Our results are consistent with, and help interpret, earlier genetic experiments in which Presenilin 1 and 2 or other components of the Notch signaling pathway were manipulated in the developing limb ectoderm or mesenchyme. The loss in the apical ectodermal ridge of both presenilins led to fusions and truncations of digits, with variable penetrance (Pan et al., 2005). Based on our experiments and computational simulations this would be a predicted result of loss of uniform Hes1 status across the digital plate. In our cultures, residual ectodermal cells could ‘seed’ Hes1 expression in the mesenchymal micromass or digital plate, which would then become self-sustaining through Notch-based or Notch-independent γ-secretase regulated signaling. Similarly, self-sustained synchronization of Hes1 expression may result from early exposure to ectoderm in the experiments of (Pan et al., 2005), accounting for what these investigators characterize as a mesenchymal “memory” of the ectoderm-dependent Notch signaling that occurs during early development and is necessary for reliable chondrogenic patterning.
Materials and methods
Chicken eggs
White Leghorn chicken fertilized eggs were obtained from Moyer’s Chicks, Quakertown, PA. Eggs were incubated in a humidified incubator at 39°C for 5-8 days.
Micromass cell culture
Primary high density micromass cultures were performed as described previously (Bhat et al., 2011). Briefly, mesenchymal tissue was dissected from the myoblast-free autopod field of leg and wing buds of stage 24 (Hamburger and Hamilton, 1951) chicken embryos (∼4½ d of incubation), dissociated with trypLE Express solution (Gibco), filtered through Nytex 20-µ m monofilament nylon mesh (Tetko, Briarcliff Manor, NY) and resuspended in medium for plating at 2.5×105 cells per 10 µ l spot. Cell spots were deposited in Costar 24 well tissue culture plates and allowed to attach for 1 h before the wells were flooded with 1 ml of serum-free defined medium (henceforth called DM, (Paulsen and Solursh, 1988)): 60% Hams F12, 40% Dulbecco’s modified Earle’s Medium (DMEM), 5 μg/ml insulin, 100 nM hydrocortisone, 50 µ g/ml L-ascorbic acid, 5 µ g/ml chicken transferrin). Medium was changed daily.
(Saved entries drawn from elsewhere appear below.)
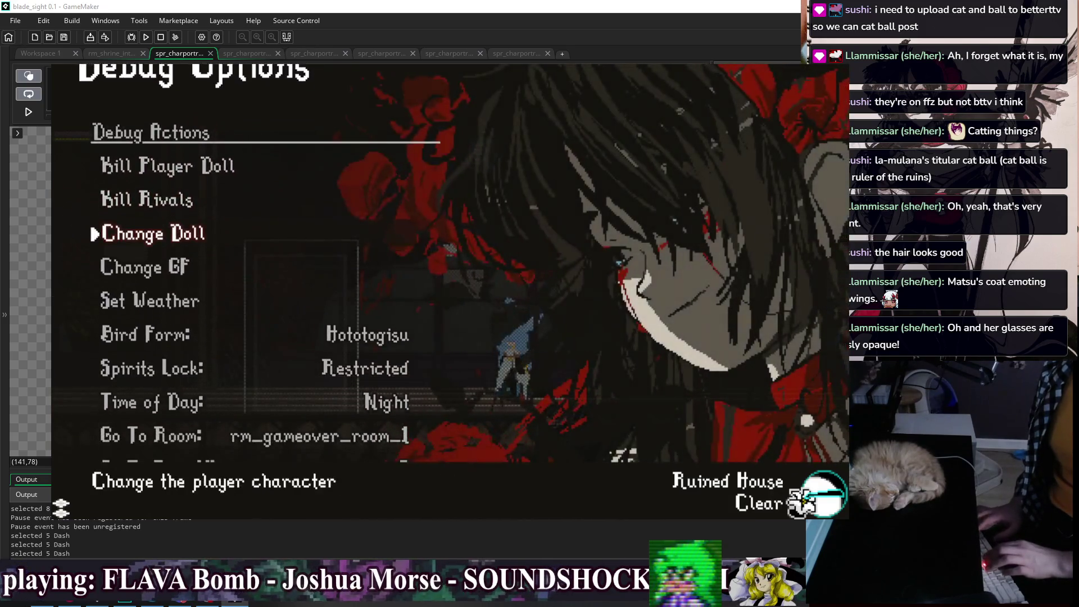
{"action": "key", "text": "z"}
Pick Matsu as the player character in the character-select grid
{"action": "key", "text": "Down"}
{"action": "key", "text": "Down"}
{"action": "key", "text": "Down"}
{"action": "key", "text": "Down"}
{"action": "key", "text": "Right"}
{"action": "key", "text": "Right"}
{"action": "key", "text": "Down"}
{"action": "key", "text": "Down"}
{"action": "key", "text": "Left"}
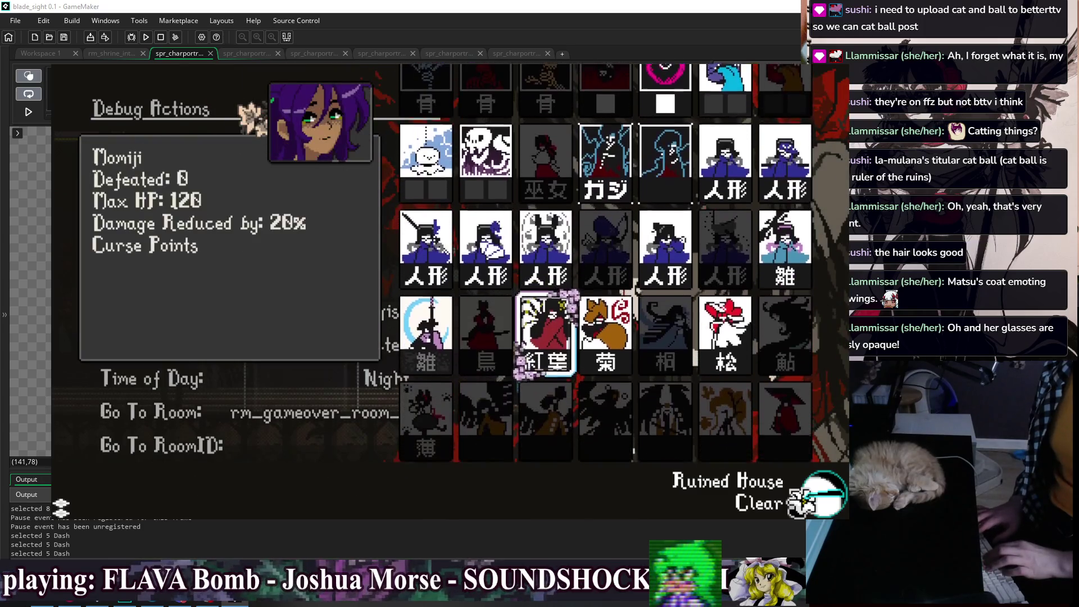
{"action": "key", "text": "Right"}
{"action": "key", "text": "Right"}
{"action": "key", "text": "z"}
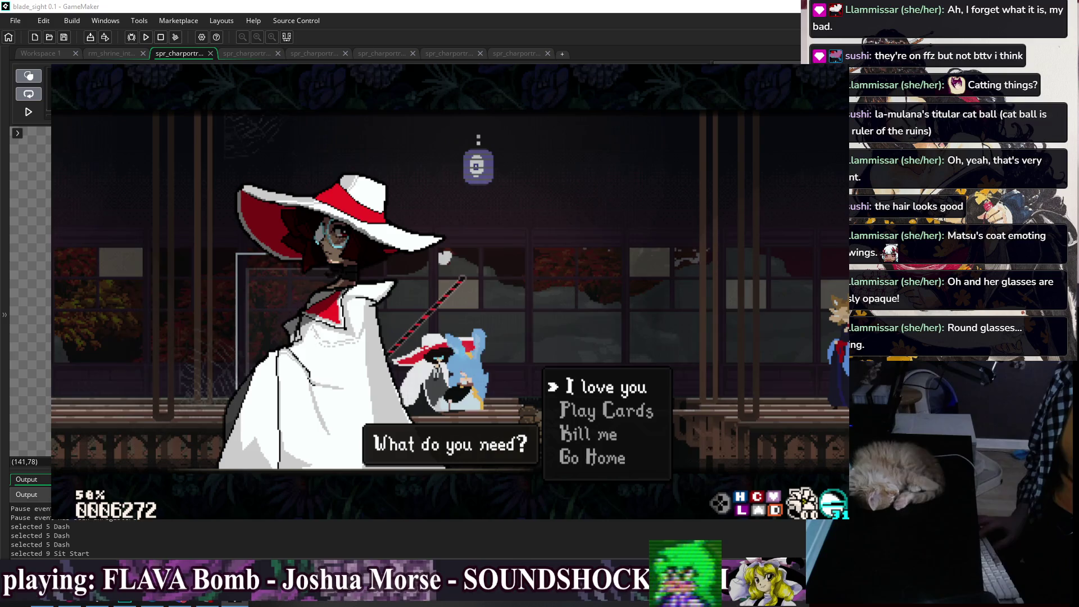
Answer the dialogue with 'I love you' and advance it back to gameplay
{"action": "key", "text": "Return"}
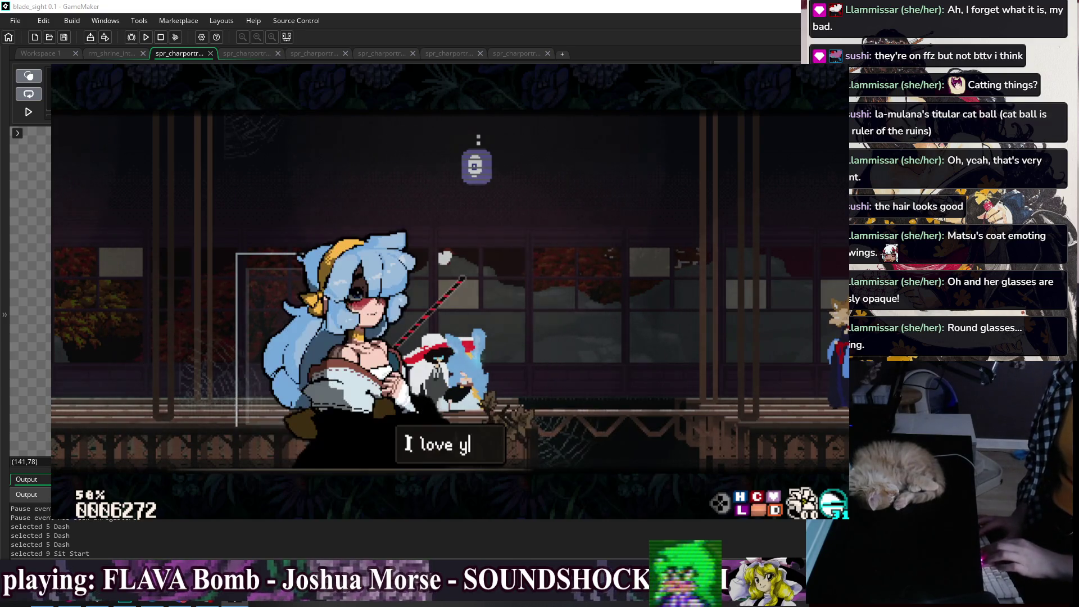
{"action": "key", "text": "Return"}
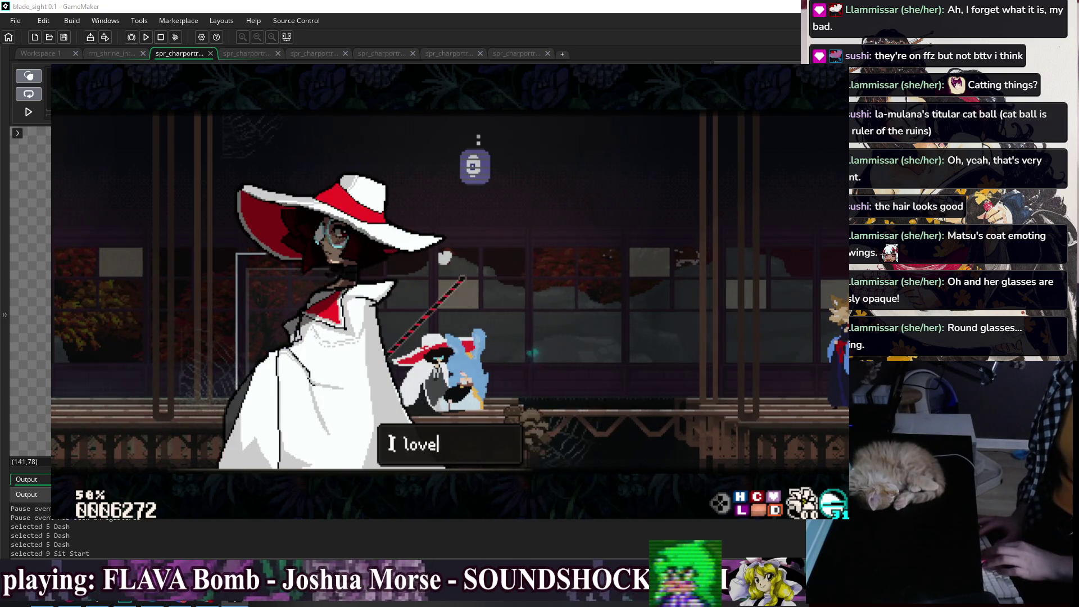
{"action": "key", "text": "Return"}
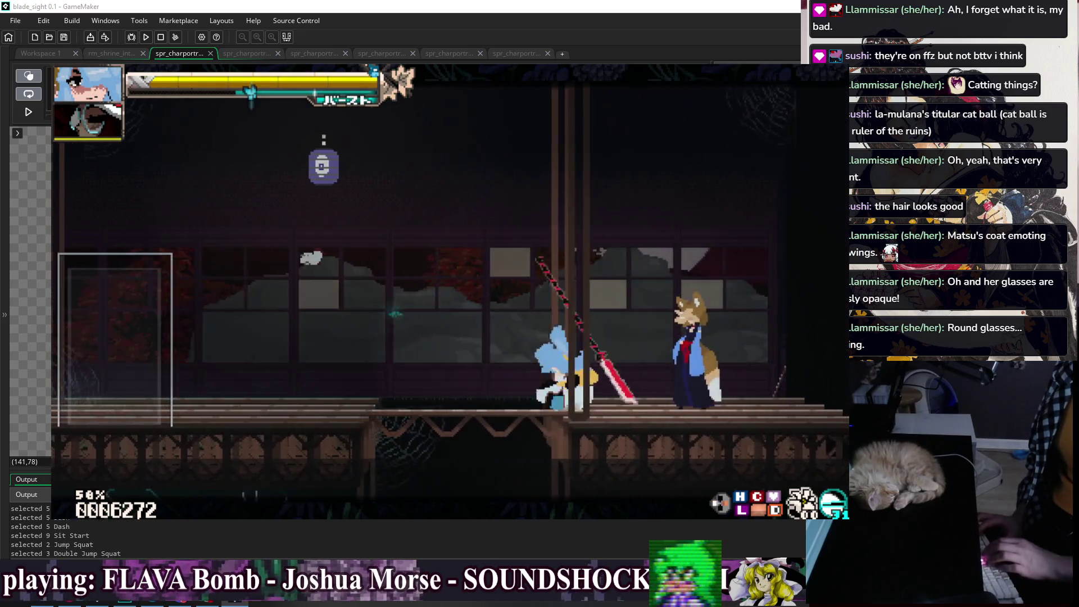
Jump, double-jump, air-dash, and summon the partner character with Call GF
{"action": "key", "text": "space"}
{"action": "key", "text": "shift"}
{"action": "key", "text": "space"}
{"action": "key", "text": "space"}
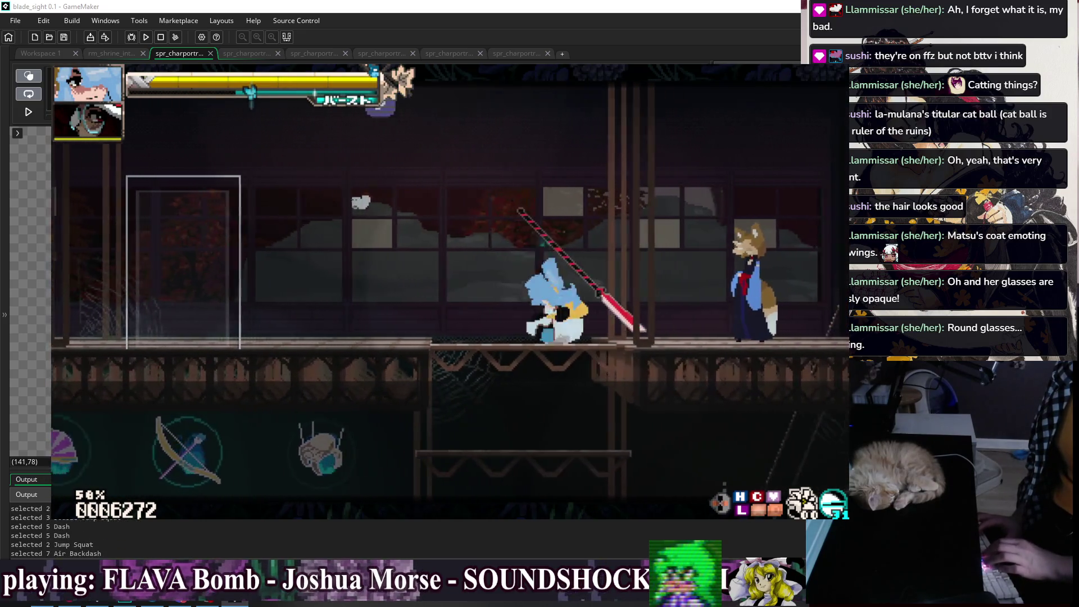
{"action": "key", "text": "shift"}
{"action": "key", "text": "shift"}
In experiments to assay for effects of Notch signaling on galectins or synchronization of condensations, cultures were treated for specified time periods with 500 nM-5 μ M DAPT (N- [N- (3,5-difluorophenacetyl-L-alanyl)]-S-phenylglycine t-butyl ester) (Sigma Aldrich). For serum treatment, cells were cultured in DM supplemented with 10% fetal bovine serum. For inhibition of TGF-β signaling, cells were treated with 5 μM SB505124, an ALK4/5/7 antagonist (R&D systems, Minneapolis, MN).
Quantitative PCR
Total RNA was isolated from cells according to instructions included with the Absolutely RNA Microprep kit (Agilent) as described previously (Bhat et al., 2011). RNA isolated from cells from micromass cultures grown to specified time points or freshly dissected and dissociated 5 d limb buds was quantitated with a Nanodrop ND-1000 spectrophotometer at 260 nM and used as template for the synthesis of cDNA. Comparative quantitative PCR (qPCR) was performed on the Mx3005P instrument (Stratagene) with Brilliant SYBR Green QPCR master mix (Stratagene). The amplification protocol for comparative quantitative PCR included the following steps: denaturation at 95°C for 10 min, 40 amplification cycles (95°C for 30 sec, 55°C for 1 min, 72°C for 1 min) and melting the amplified DNA in order to obtain melting curve for the PCR product. Messenger RNA expression of the gene of interest was normalized to internal control gene β-actin and analyzed by the ΔΔCt method (Livak and Schmittgen, 2001). At least two biological replicates were prepared for all analyses.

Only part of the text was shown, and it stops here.